◆ Quellenauszug ◆
——————————

Beteiligte
Kläger und Revisionsbeklagter |
Beklagte und Revisionsklägerin |
Tatbestand
I
Der im Januar 1910 geborene Kläger leistete vom 1. Oktober 1934 bis 12. Oktober 1935 freiwillig Wehrdienst bei einem Infanterieregiment in Schlesien. Im Bescheid vom 4. Februar 1974 lehnte es die Beklagte ab, diese Zeit als Ersatzzeit einzutragen, weil der Wehrdienst nicht auf Grund gesetzlicher Dienstpflicht geleistet worden sei; der Widerspruch des Klägers blieb ohne Erfolg. Die Zeit blieb auch bei der Berechnung des (flexiblen) Altersruhegeldes unberücksichtigt, das die Beklagte dem Kläger gemäß § 25 Abs. 1 des Angestelltenversicherungsgesetzes (AVG) ab Juli 1974 bewilligte (Bescheid vom 5.9.1974).
Das Sozialgericht wies die hiergegen gerichteten Klagen ab. Auf die Berufung des Klägers änderte das Landessozialgericht (LSG) die Vorentscheidungen; es verurteilte die Beklagte, die Zeit vom 21. Mai 1935 bis 12. Oktober 1935 als Ersatzzeit in die Versicherungskarte einzutragen und als solche bei der Rentenberechnung zu berücksichtigen. Das LSG wertete die Klage gegen den Bescheid vom 4. Februar 1974 - entsprechend BSG 31, 226 ff. - als Anfechtungs- und Verpflichtungsklage; das Rechtsschutzbedürfnis dafür sei durch die inzwischen beim Altersruhegeld möglich gewordene Leistungsklage nicht entfallen. In der Sache verneinte das LSG eine Bindung der Beklagten an eine 1937 durch die Ortspolizeibehörde erfolgte Eintragung der Wehrdienstzeit in die Versicherungskarte und an die "Wiedergabe" dieser Eintragung in einem 1949 übersandten Kontoauszug. Das LSG hielt jedoch die Voraussetzungen des § 28 Abs. 1 Nr. 1 AVG für die Zeit ab 21. Mai 1935 für erfüllt, weil von da an der Wehrdienst des Klägers auf gesetzlicher Wehrpflicht beruht habe. Der Kläger sei mit der Verkündung des Wehrgesetzes vom 21. Mai 1935 wehrpflichtig geworden; er habe zwar nicht zum Personenkreis der im Herbst 1935 zum aktiven Wehrdienst Einberufenen gehört, habe aber vom 21. Mai 1935 Wehrdienst als - wehrpflichtiger - Angehöriger des Beurlaubtenstandes (Ersatzreserve) geleistet. Der freiwillige Eintritt in die Wehrmacht stehe der Anerkennung als Ersatzzeit nicht entgegen; denn auch ein - etwa wegen zu erwartender Übungen - freiwillig vorzeitig geleisteter Wehrdienst beruhe bei bestehender gesetzlicher Wehrpflicht ausschließlich auf dieser. Das Ergebnis entspreche dem Sinn und Zweck der Ersatzzeitenregelung in § 28 Abs. 1 Nr. 1 AVG.

——————————

◆ Datensätze ◆
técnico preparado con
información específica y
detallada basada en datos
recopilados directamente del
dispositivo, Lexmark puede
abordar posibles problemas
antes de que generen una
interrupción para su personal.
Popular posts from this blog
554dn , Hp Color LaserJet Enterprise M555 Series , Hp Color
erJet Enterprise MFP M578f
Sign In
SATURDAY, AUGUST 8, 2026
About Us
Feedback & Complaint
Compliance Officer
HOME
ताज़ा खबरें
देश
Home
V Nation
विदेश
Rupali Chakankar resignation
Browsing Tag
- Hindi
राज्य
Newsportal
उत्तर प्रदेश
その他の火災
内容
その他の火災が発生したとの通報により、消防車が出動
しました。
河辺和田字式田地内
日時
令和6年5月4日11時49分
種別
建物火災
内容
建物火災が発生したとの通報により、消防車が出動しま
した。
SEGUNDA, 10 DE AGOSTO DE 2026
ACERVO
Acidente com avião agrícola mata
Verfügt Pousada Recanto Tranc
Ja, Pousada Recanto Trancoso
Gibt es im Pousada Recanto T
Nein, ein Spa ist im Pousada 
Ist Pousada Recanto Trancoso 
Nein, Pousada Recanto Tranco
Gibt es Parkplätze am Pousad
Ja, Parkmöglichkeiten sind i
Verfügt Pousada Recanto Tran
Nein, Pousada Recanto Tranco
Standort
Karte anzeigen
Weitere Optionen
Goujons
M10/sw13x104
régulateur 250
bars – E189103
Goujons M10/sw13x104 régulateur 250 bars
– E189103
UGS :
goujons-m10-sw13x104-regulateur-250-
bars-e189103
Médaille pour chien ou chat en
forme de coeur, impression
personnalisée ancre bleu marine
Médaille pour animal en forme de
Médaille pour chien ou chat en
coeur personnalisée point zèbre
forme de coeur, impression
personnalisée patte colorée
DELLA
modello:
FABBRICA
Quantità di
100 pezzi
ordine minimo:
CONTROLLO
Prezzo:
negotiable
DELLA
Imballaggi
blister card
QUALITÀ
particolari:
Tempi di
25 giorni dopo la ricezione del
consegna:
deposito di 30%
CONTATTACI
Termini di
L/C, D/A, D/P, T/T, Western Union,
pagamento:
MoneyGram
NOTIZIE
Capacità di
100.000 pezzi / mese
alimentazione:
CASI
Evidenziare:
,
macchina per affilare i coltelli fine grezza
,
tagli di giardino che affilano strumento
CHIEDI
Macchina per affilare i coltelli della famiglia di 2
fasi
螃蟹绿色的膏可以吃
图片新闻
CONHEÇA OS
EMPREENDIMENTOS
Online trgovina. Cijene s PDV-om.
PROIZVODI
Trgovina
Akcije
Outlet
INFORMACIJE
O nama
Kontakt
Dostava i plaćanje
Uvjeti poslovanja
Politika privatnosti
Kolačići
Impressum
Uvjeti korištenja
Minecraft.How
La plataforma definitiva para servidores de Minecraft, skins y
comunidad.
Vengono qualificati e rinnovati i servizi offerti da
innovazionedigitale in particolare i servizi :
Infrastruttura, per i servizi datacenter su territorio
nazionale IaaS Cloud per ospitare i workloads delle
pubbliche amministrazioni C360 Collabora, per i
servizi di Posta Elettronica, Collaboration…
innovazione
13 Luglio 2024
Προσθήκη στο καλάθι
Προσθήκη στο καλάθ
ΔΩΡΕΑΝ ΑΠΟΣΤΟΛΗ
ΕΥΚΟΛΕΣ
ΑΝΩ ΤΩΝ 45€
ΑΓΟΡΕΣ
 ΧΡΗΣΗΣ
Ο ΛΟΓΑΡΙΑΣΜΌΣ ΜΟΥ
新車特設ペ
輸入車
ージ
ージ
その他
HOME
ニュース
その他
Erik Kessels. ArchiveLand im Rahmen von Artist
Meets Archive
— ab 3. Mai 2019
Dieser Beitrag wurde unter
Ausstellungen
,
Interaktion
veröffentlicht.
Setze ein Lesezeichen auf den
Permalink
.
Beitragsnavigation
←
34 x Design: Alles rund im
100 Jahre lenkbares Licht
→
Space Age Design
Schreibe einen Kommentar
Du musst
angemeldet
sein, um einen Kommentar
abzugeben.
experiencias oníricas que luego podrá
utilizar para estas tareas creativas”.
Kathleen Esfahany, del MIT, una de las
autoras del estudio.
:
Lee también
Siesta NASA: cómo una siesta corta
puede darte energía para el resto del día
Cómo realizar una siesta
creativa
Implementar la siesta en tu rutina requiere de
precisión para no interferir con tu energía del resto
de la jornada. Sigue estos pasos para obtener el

——————————

◆ Arbeitsauftrag 1 ◆
Geben Sie die Zeilen der Datensätze als JSON-Liste von Zeichenketten wieder, je Zeile eine Zeichenkette und ohne Leerzeilen. Beginnen Sie mit der ersten Zeile der Datensätze und enden Sie nach der Zeile, die "bars – E189103" enthält.
◆ Arbeitsauftrag 2 ◆
Führen Sie den Urteilstext zur Wehrdienstzeit als Ersatzzeit im Anschluss an seinen letzten Satz fort.
Der Urteilstext und die Datensätze stammen aus voneinander unabhängigen Quellen.

◆ Schriftliche Antwort 1 ◆
[
  "técnico preparado con",
  "información específica y",
  "detallada basada en datos",
  "recopilados directamente del",
  "dispositivo, Lexmark puede",
  "abordar posibles problemas",
  "antes de que generen una",
  "interrupción para su personal.",
  "Popular posts from this blog",
  "554dn , Hp Color LaserJet Enterprise M555 Series , Hp Color",
  "erJet Enterprise MFP M578f",
  "Sign In",
  "SATURDAY, AUGUST 8, 2026",
  "About Us",
  "Feedback & Complaint",
  "Compliance Officer",
  "HOME",
  "ताज़ा खबरें",
  "देश",
  "Home",
  "V Nation",
  "विदेश",
  "Rupali Chakankar resignation",
  "Browsing Tag",
  "- Hindi",
  "राज्य",
  "Newsportal",
  "उत्तर प्रदेश",
  "その他の火災",
  "内容",
  "その他の火災が発生したとの通報により、消防車が出動",
  "しました。",
  "河辺和田字式田地内",
  "日時",
  "令和6年5月4日11時49分",
  "種別",
  "建物火災",
  "内容",
  "建物火災が発生したとの通報により、消防車が出動しま",
  "した。",
  "SEGUNDA, 10 DE AGOSTO DE 2026",
  "ACERVO",
  "Acidente com avião agrícola mata",
  "Verfügt Pousada Recanto Tranc",
  "Ja, Pousada Recanto Trancoso",
  "Gibt es im Pousada Recanto T",
  "Nein, ein Spa ist im Pousada ",
  "Ist Pousada Recanto Trancoso ",
  "Nein, Pousada Recanto Tranco",
  "Gibt es Parkplätze am Pousad",
  "Ja, Parkmöglichkeiten sind i",
  "Verfügt Pousada Recanto Tran",
  "Nein, Pousada Recanto Tranco",
  "Standort",
  "Karte anzeigen",
  "Weitere Optionen",
  "Goujons",
  "M10/sw13x104",
  "régulateur 250",
  "bars – E189103"
]

◆ Schriftliche Antwort 2 ◆
Das LSG hat die Revision zugelassen. Die Beklagte hat dieses Rechtsmittel eingelegt; sie beantragt,das Berufungsurteil dahin zu ändern, daß die Berufung des Klägers in vollem Umfang zurückgewiesen wird.
Nach ihrer Ansicht ist ein militärischer Dienst nur dann auf Grund gesetzlicher Dienst- oder Wehrpflicht geleistet, wenn für den Betroffenen eine konkrete Verpflichtung zur Leistung des Dienstes bestanden habe. Das sei beim Kläger nicht der Fall gewesen.
Der Kläger beantragt,die Zurückweisung der Revision.
Die Beteiligten sind mit einer Entscheidung ohne mündliche Verhandlung einverstanden.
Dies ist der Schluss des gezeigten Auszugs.